Genetic elements from pNOV1300:
In the parental MIR162 maize, a variant of the native B. thuringiensis vegetative insecticidal protein 3Aa (Vip3Aa), named vip3Aa19, which has codon changes that result in a single  M129I amino acid substitution was inserted into the transformation cassette. During the transformation process an additional DNA mutation resulted in a K284Q amino acid substitution. This final form was designated the name Vip3Aa20. Transcription of Vip3Aa20 commences at the Z. mays ubiquitin gene promoter and then transcribes Vip3Aa20 followed by intron 9 of Z. mays phosphoenolpyruvate carboxylase, before terminating at the CaMV 35S terminator.
A second expression cassette, containing the E. coli phosphomannose isomerase gene, was also inserted into the parental genome. The gene is under the control of another ubiquitin promoter and transcription terminates at the Agrobacterium tumefaciens nopaline synthase gene terminator.

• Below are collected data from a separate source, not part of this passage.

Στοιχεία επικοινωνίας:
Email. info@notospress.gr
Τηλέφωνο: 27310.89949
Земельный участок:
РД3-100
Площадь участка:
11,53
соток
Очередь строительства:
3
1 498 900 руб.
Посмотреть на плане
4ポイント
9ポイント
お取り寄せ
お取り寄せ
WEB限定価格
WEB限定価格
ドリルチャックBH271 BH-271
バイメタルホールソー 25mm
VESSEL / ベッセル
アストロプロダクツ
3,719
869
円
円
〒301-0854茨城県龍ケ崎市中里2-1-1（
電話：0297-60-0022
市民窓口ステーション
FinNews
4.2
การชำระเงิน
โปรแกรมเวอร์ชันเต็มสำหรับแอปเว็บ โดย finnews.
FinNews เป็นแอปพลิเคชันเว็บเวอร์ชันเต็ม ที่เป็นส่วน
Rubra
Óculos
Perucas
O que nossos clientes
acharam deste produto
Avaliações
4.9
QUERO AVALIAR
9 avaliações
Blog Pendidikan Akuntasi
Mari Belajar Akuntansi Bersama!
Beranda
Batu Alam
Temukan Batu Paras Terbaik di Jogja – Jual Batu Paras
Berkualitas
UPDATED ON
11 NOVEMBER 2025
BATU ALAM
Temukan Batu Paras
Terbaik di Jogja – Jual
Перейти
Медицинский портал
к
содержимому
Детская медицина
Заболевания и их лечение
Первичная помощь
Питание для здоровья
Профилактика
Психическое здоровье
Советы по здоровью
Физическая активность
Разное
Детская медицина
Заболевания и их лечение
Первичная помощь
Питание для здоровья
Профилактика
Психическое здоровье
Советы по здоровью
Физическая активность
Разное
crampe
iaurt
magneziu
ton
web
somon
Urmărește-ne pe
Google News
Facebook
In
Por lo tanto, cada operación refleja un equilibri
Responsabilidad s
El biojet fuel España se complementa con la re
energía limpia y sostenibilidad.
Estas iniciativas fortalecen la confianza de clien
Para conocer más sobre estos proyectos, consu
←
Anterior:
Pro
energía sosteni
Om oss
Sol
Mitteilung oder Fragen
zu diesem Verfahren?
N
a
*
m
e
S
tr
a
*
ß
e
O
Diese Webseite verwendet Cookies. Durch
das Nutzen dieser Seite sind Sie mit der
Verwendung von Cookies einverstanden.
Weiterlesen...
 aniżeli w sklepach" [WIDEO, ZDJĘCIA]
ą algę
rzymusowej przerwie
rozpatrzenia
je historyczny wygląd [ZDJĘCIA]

Note: Southern blot analyses demonstrated that the T-DNA insert contains: i) single copies of a vip3Aa20 gene and a pmi gene; ii) two copies of the ZmUbiInt promoter; iii) one copy of the NOS terminator; and iv) no backbone sequences from transformation plasmid pNOV1300.

Genetic elements from pDAS1740:
The LMO was generated using the Whiskers mediated transformation method. The aryloxyalkanoate dioxygenase-1 (aad-1)  is under the control of the Z. mays ubiquitin gene promoter and transcription terminates at Z. mays root preferential cationic peroxidase terminator. The aad-1 coding sequence was modified for plant-optimized expression.

Note:
- Southern blot analysis indicated that a single complete copy of the transformation cassette was stably integrated into the host genome at a single locus
- No integration of segments from the vector backbone occured.